WHAT IS BEING ASKED ▸ An exact reproduction of the records is required, with all pictures omitted.

SOURCE INFORMATION ▸
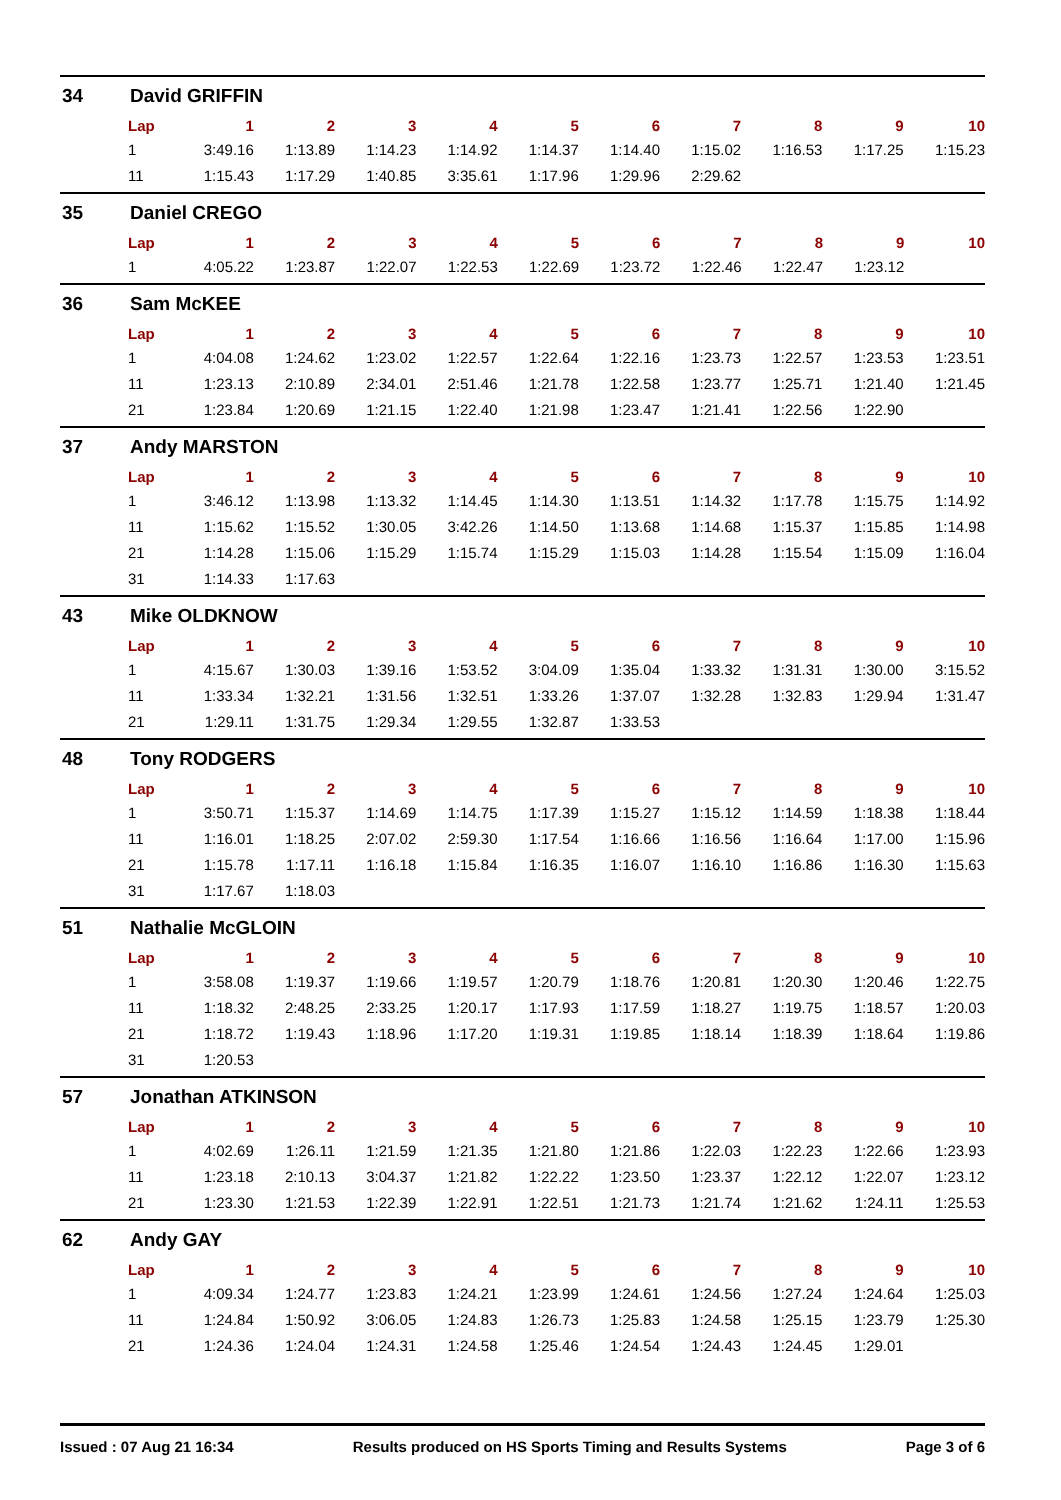34 David GRIFFIN
| Lap | 1 | 2 | 3 | 4 | 5 | 6 | 7 | 8 | 9 | 10 |
| --- | --- | --- | --- | --- | --- | --- | --- | --- | --- | --- |
| 1 | 3:49.16 | 1:13.89 | 1:14.23 | 1:14.92 | 1:14.37 | 1:14.40 | 1:15.02 | 1:16.53 | 1:17.25 | 1:15.23 |
| 11 | 1:15.43 | 1:17.29 | 1:40.85 | 3:35.61 | 1:17.96 | 1:29.96 | 2:29.62 | | | |
35 Daniel CREGO
| Lap | 1 | 2 | 3 | 4 | 5 | 6 | 7 | 8 | 9 | 10 |
| --- | --- | --- | --- | --- | --- | --- | --- | --- | --- | --- |
| 1 | 4:05.22 | 1:23.87 | 1:22.07 | 1:22.53 | 1:22.69 | 1:23.72 | 1:22.46 | 1:22.47 | 1:23.12 | |
36 Sam McKEE
| Lap | 1 | 2 | 3 | 4 | 5 | 6 | 7 | 8 | 9 | 10 |
| --- | --- | --- | --- | --- | --- | --- | --- | --- | --- | --- |
| 1 | 4:04.08 | 1:24.62 | 1:23.02 | 1:22.57 | 1:22.64 | 1:22.16 | 1:23.73 | 1:22.57 | 1:23.53 | 1:23.51 |
| 11 | 1:23.13 | 2:10.89 | 2:34.01 | 2:51.46 | 1:21.78 | 1:22.58 | 1:23.77 | 1:25.71 | 1:21.40 | 1:21.45 |
| 21 | 1:23.84 | 1:20.69 | 1:21.15 | 1:22.40 | 1:21.98 | 1:23.47 | 1:21.41 | 1:22.56 | 1:22.90 | |
37 Andy MARSTON
| Lap | 1 | 2 | 3 | 4 | 5 | 6 | 7 | 8 | 9 | 10 |
| --- | --- | --- | --- | --- | --- | --- | --- | --- | --- | --- |
| 1 | 3:46.12 | 1:13.98 | 1:13.32 | 1:14.45 | 1:14.30 | 1:13.51 | 1:14.32 | 1:17.78 | 1:15.75 | 1:14.92 |
| 11 | 1:15.62 | 1:15.52 | 1:30.05 | 3:42.26 | 1:14.50 | 1:13.68 | 1:14.68 | 1:15.37 | 1:15.85 | 1:14.98 |
| 21 | 1:14.28 | 1:15.06 | 1:15.29 | 1:15.74 | 1:15.29 | 1:15.03 | 1:14.28 | 1:15.54 | 1:15.09 | 1:16.04 |
| 31 | 1:14.33 | 1:17.63 | | | | | | | | |
43 Mike OLDKNOW
| Lap | 1 | 2 | 3 | 4 | 5 | 6 | 7 | 8 | 9 | 10 |
| --- | --- | --- | --- | --- | --- | --- | --- | --- | --- | --- |
| 1 | 4:15.67 | 1:30.03 | 1:39.16 | 1:53.52 | 3:04.09 | 1:35.04 | 1:33.32 | 1:31.31 | 1:30.00 | 3:15.52 |
| 11 | 1:33.34 | 1:32.21 | 1:31.56 | 1:32.51 | 1:33.26 | 1:37.07 | 1:32.28 | 1:32.83 | 1:29.94 | 1:31.47 |
| 21 | 1:29.11 | 1:31.75 | 1:29.34 | 1:29.55 | 1:32.87 | 1:33.53 | | | | |
48 Tony RODGERS
| Lap | 1 | 2 | 3 | 4 | 5 | 6 | 7 | 8 | 9 | 10 |
| --- | --- | --- | --- | --- | --- | --- | --- | --- | --- | --- |
| 1 | 3:50.71 | 1:15.37 | 1:14.69 | 1:14.75 | 1:17.39 | 1:15.27 | 1:15.12 | 1:14.59 | 1:18.38 | 1:18.44 |
| 11 | 1:16.01 | 1:18.25 | 2:07.02 | 2:59.30 | 1:17.54 | 1:16.66 | 1:16.56 | 1:16.64 | 1:17.00 | 1:15.96 |
| 21 | 1:15.78 | 1:17.11 | 1:16.18 | 1:15.84 | 1:16.35 | 1:16.07 | 1:16.10 | 1:16.86 | 1:16.30 | 1:15.63 |
| 31 | 1:17.67 | 1:18.03 | | | | | | | | |
51 Nathalie McGLOIN
| Lap | 1 | 2 | 3 | 4 | 5 | 6 | 7 | 8 | 9 | 10 |
| --- | --- | --- | --- | --- | --- | --- | --- | --- | --- | --- |
| 1 | 3:58.08 | 1:19.37 | 1:19.66 | 1:19.57 | 1:20.79 | 1:18.76 | 1:20.81 | 1:20.30 | 1:20.46 | 1:22.75 |
| 11 | 1:18.32 | 2:48.25 | 2:33.25 | 1:20.17 | 1:17.93 | 1:17.59 | 1:18.27 | 1:19.75 | 1:18.57 | 1:20.03 |
| 21 | 1:18.72 | 1:19.43 | 1:18.96 | 1:17.20 | 1:19.31 | 1:19.85 | 1:18.14 | 1:18.39 | 1:18.64 | 1:19.86 |
| 31 | 1:20.53 | | | | | | | | | |
57 Jonathan ATKINSON
| Lap | 1 | 2 | 3 | 4 | 5 | 6 | 7 | 8 | 9 | 10 |
| --- | --- | --- | --- | --- | --- | --- | --- | --- | --- | --- |
| 1 | 4:02.69 | 1:26.11 | 1:21.59 | 1:21.35 | 1:21.80 | 1:21.86 | 1:22.03 | 1:22.23 | 1:22.66 | 1:23.93 |
| 11 | 1:23.18 | 2:10.13 | 3:04.37 | 1:21.82 | 1:22.22 | 1:23.50 | 1:23.37 | 1:22.12 | 1:22.07 | 1:23.12 |
| 21 | 1:23.30 | 1:21.53 | 1:22.39 | 1:22.91 | 1:22.51 | 1:21.73 | 1:21.74 | 1:21.62 | 1:24.11 | 1:25.53 |
62 Andy GAY
| Lap | 1 | 2 | 3 | 4 | 5 | 6 | 7 | 8 | 9 | 10 |
| --- | --- | --- | --- | --- | --- | --- | --- | --- | --- | --- |
| 1 | 4:09.34 | 1:24.77 | 1:23.83 | 1:24.21 | 1:23.99 | 1:24.61 | 1:24.56 | 1:27.24 | 1:24.64 | 1:25.03 |
| 11 | 1:24.84 | 1:50.92 | 3:06.05 | 1:24.83 | 1:26.73 | 1:25.83 | 1:24.58 | 1:25.15 | 1:23.79 | 1:25.30 |
| 21 | 1:24.36 | 1:24.04 | 1:24.31 | 1:24.58 | 1:25.46 | 1:24.54 | 1:24.43 | 1:24.45 | 1:29.01 | |
Issued : 07 Aug 21 16:34 Results produced on HS Sports Timing and Results Systems Page 3 of 6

FINAL ANSWER ▸
34 David GRIFFIN
| Lap | 1 | 2 | 3 | 4 | 5 | 6 | 7 | 8 | 9 | 10 |
| --- | --- | --- | --- | --- | --- | --- | --- | --- | --- | --- |
| 1 | 3:49.16 | 1:13.89 | 1:14.23 | 1:14.92 | 1:14.37 | 1:14.40 | 1:15.02 | 1:16.53 | 1:17.25 | 1:15.23 |
| 11 | 1:15.43 | 1:17.29 | 1:40.85 | 3:35.61 | 1:17.96 | 1:29.96 | 2:29.62 | | | |
35 Daniel CREGO
| Lap | 1 | 2 | 3 | 4 | 5 | 6 | 7 | 8 | 9 | 10 |
| --- | --- | --- | --- | --- | --- | --- | --- | --- | --- | --- |
| 1 | 4:05.22 | 1:23.87 | 1:22.07 | 1:22.53 | 1:22.69 | 1:23.72 | 1:22.46 | 1:22.47 | 1:23.12 | |
36 Sam McKEE
| Lap | 1 | 2 | 3 | 4 | 5 | 6 | 7 | 8 | 9 | 10 |
| --- | --- | --- | --- | --- | --- | --- | --- | --- | --- | --- |
| 1 | 4:04.08 | 1:24.62 | 1:23.02 | 1:22.57 | 1:22.64 | 1:22.16 | 1:23.73 | 1:22.57 | 1:23.53 | 1:23.51 |
| 11 | 1:23.13 | 2:10.89 | 2:34.01 | 2:51.46 | 1:21.78 | 1:22.58 | 1:23.77 | 1:25.71 | 1:21.40 | 1:21.45 |
| 21 | 1:23.84 | 1:20.69 | 1:21.15 | 1:22.40 | 1:21.98 | 1:23.47 | 1:21.41 | 1:22.56 | 1:22.90 | |
37 Andy MARSTON
| Lap | 1 | 2 | 3 | 4 | 5 | 6 | 7 | 8 | 9 | 10 |
| --- | --- | --- | --- | --- | --- | --- | --- | --- | --- | --- |
| 1 | 3:46.12 | 1:13.98 | 1:13.32 | 1:14.45 | 1:14.30 | 1:13.51 | 1:14.32 | 1:17.78 | 1:15.75 | 1:14.92 |
| 11 | 1:15.62 | 1:15.52 | 1:30.05 | 3:42.26 | 1:14.50 | 1:13.68 | 1:14.68 | 1:15.37 | 1:15.85 | 1:14.98 |
| 21 | 1:14.28 | 1:15.06 | 1:15.29 | 1:15.74 | 1:15.29 | 1:15.03 | 1:14.28 | 1:15.54 | 1:15.09 | 1:16.04 |
| 31 | 1:14.33 | 1:17.63 | | | | | | | | |
43 Mike OLDKNOW
| Lap | 1 | 2 | 3 | 4 | 5 | 6 | 7 | 8 | 9 | 10 |
| --- | --- | --- | --- | --- | --- | --- | --- | --- | --- | --- |
| 1 | 4:15.67 | 1:30.03 | 1:39.16 | 1:53.52 | 3:04.09 | 1:35.04 | 1:33.32 | 1:31.31 | 1:30.00 | 3:15.52 |
| 11 | 1:33.34 | 1:32.21 | 1:31.56 | 1:32.51 | 1:33.26 | 1:37.07 | 1:32.28 | 1:32.83 | 1:29.94 | 1:31.47 |
| 21 | 1:29.11 | 1:31.75 | 1:29.34 | 1:29.55 | 1:32.87 | 1:33.53 | | | | |
48 Tony RODGERS
| Lap | 1 | 2 | 3 | 4 | 5 | 6 | 7 | 8 | 9 | 10 |
| --- | --- | --- | --- | --- | --- | --- | --- | --- | --- | --- |
| 1 | 3:50.71 | 1:15.37 | 1:14.69 | 1:14.75 | 1:17.39 | 1:15.27 | 1:15.12 | 1:14.59 | 1:18.38 | 1:18.44 |
| 11 | 1:16.01 | 1:18.25 | 2:07.02 | 2:59.30 | 1:17.54 | 1:16.66 | 1:16.56 | 1:16.64 | 1:17.00 | 1:15.96 |
| 21 | 1:15.78 | 1:17.11 | 1:16.18 | 1:15.84 | 1:16.35 | 1:16.07 | 1:16.10 | 1:16.86 | 1:16.30 | 1:15.63 |
| 31 | 1:17.67 | 1:18.03 | | | | | | | | |
51 Nathalie McGLOIN
| Lap | 1 | 2 | 3 | 4 | 5 | 6 | 7 | 8 | 9 | 10 |
| --- | --- | --- | --- | --- | --- | --- | --- | --- | --- | --- |
| 1 | 3:58.08 | 1:19.37 | 1:19.66 | 1:19.57 | 1:20.79 | 1:18.76 | 1:20.81 | 1:20.30 | 1:20.46 | 1:22.75 |
| 11 | 1:18.32 | 2:48.25 | 2:33.25 | 1:20.17 | 1:17.93 | 1:17.59 | 1:18.27 | 1:19.75 | 1:18.57 | 1:20.03 |
| 21 | 1:18.72 | 1:19.43 | 1:18.96 | 1:17.20 | 1:19.31 | 1:19.85 | 1:18.14 | 1:18.39 | 1:18.64 | 1:19.86 |
| 31 | 1:20.53 | | | | | | | | | |
57 Jonathan ATKINSON
| Lap | 1 | 2 | 3 | 4 | 5 | 6 | 7 | 8 | 9 | 10 |
| --- | --- | --- | --- | --- | --- | --- | --- | --- | --- | --- |
| 1 | 4:02.69 | 1:26.11 | 1:21.59 | 1:21.35 | 1:21.80 | 1:21.86 | 1:22.03 | 1:22.23 | 1:22.66 | 1:23.93 |
| 11 | 1:23.18 | 2:10.13 | 3:04.37 | 1:21.82 | 1:22.22 | 1:23.50 | 1:23.37 | 1:22.12 | 1:22.07 | 1:23.12 |
| 21 | 1:23.30 | 1:21.53 | 1:22.39 | 1:22.91 | 1:22.51 | 1:21.73 | 1:21.74 | 1:21.62 | 1:24.11 | 1:25.53 |
62 Andy GAY
| Lap | 1 | 2 | 3 | 4 | 5 | 6 | 7 | 8 | 9 | 10 |
| --- | --- | --- | --- | --- | --- | --- | --- | --- | --- | --- |
| 1 | 4:09.34 | 1:24.77 | 1:23.83 | 1:24.21 | 1:23.99 | 1:24.61 | 1:24.56 | 1:27.24 | 1:24.64 | 1:25.03 |
| 11 | 1:24.84 | 1:50.92 | 3:06.05 | 1:24.83 | 1:26.73 | 1:25.83 | 1:24.58 | 1:25.15 | 1:23.79 | 1:25.30 |
| 21 | 1:24.36 | 1:24.04 | 1:24.31 | 1:24.58 | 1:25.46 | 1:24.54 | 1:24.43 | 1:24.45 | 1:29.01 | |
Issued : 07 Aug 21 16:34 Results produced on HS Sports Timing and Results Systems Page 3 of 6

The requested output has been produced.